RECORDS FOR THIS EXERCISE Start Marker

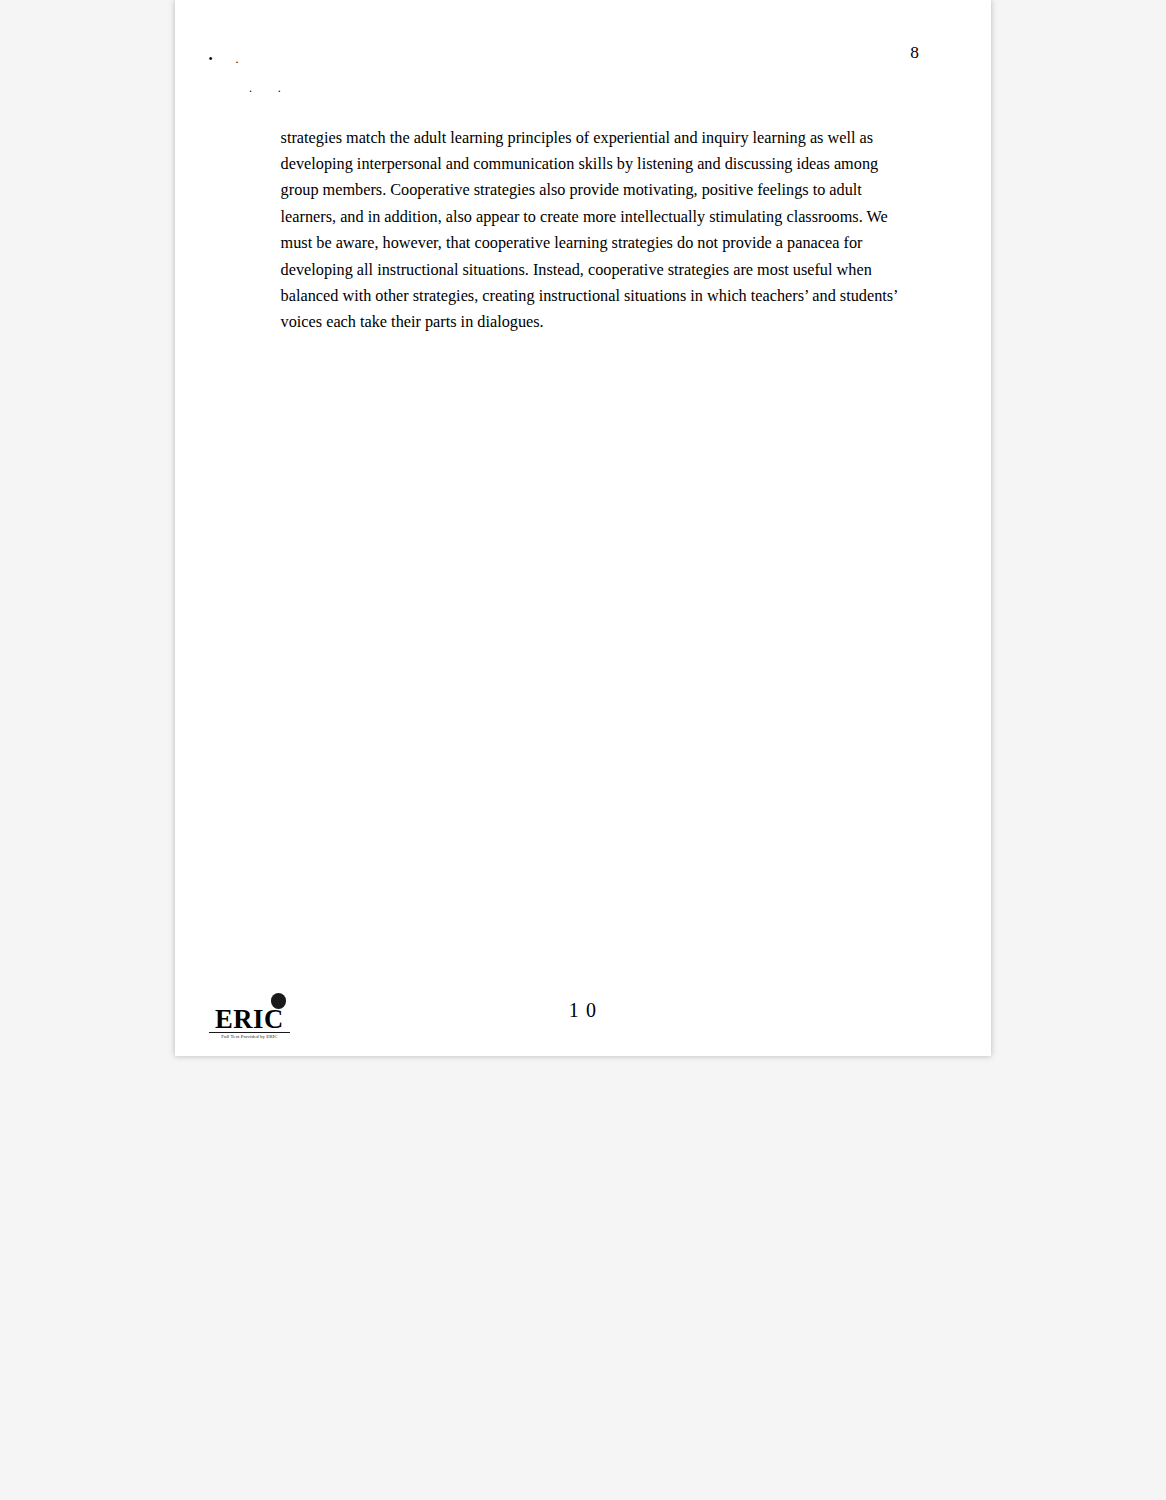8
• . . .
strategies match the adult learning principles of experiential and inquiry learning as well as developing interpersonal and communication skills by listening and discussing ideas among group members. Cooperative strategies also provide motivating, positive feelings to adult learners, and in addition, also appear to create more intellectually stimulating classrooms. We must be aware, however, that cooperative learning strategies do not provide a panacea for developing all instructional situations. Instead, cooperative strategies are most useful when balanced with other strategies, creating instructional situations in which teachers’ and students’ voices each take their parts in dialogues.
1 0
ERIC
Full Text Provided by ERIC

RECORDS FOR THIS EXERCISE End Marker

◆ TASK DETAILS ◆
Reproduce every entry exactly; images stay out.

◆ ANSWER TO THIS EXERCISE ◆
8
• . . .
strategies match the adult learning principles of experiential and inquiry learning as well as developing interpersonal and communication skills by listening and discussing ideas among group members. Cooperative strategies also provide motivating, positive feelings to adult learners, and in addition, also appear to create more intellectually stimulating classrooms. We must be aware, however, that cooperative learning strategies do not provide a panacea for developing all instructional situations. Instead, cooperative strategies are most useful when balanced with other strategies, creating instructional situations in which teachers’ and students’ voices each take their parts in dialogues.
1 0
ERIC
Full Text Provided by ERIC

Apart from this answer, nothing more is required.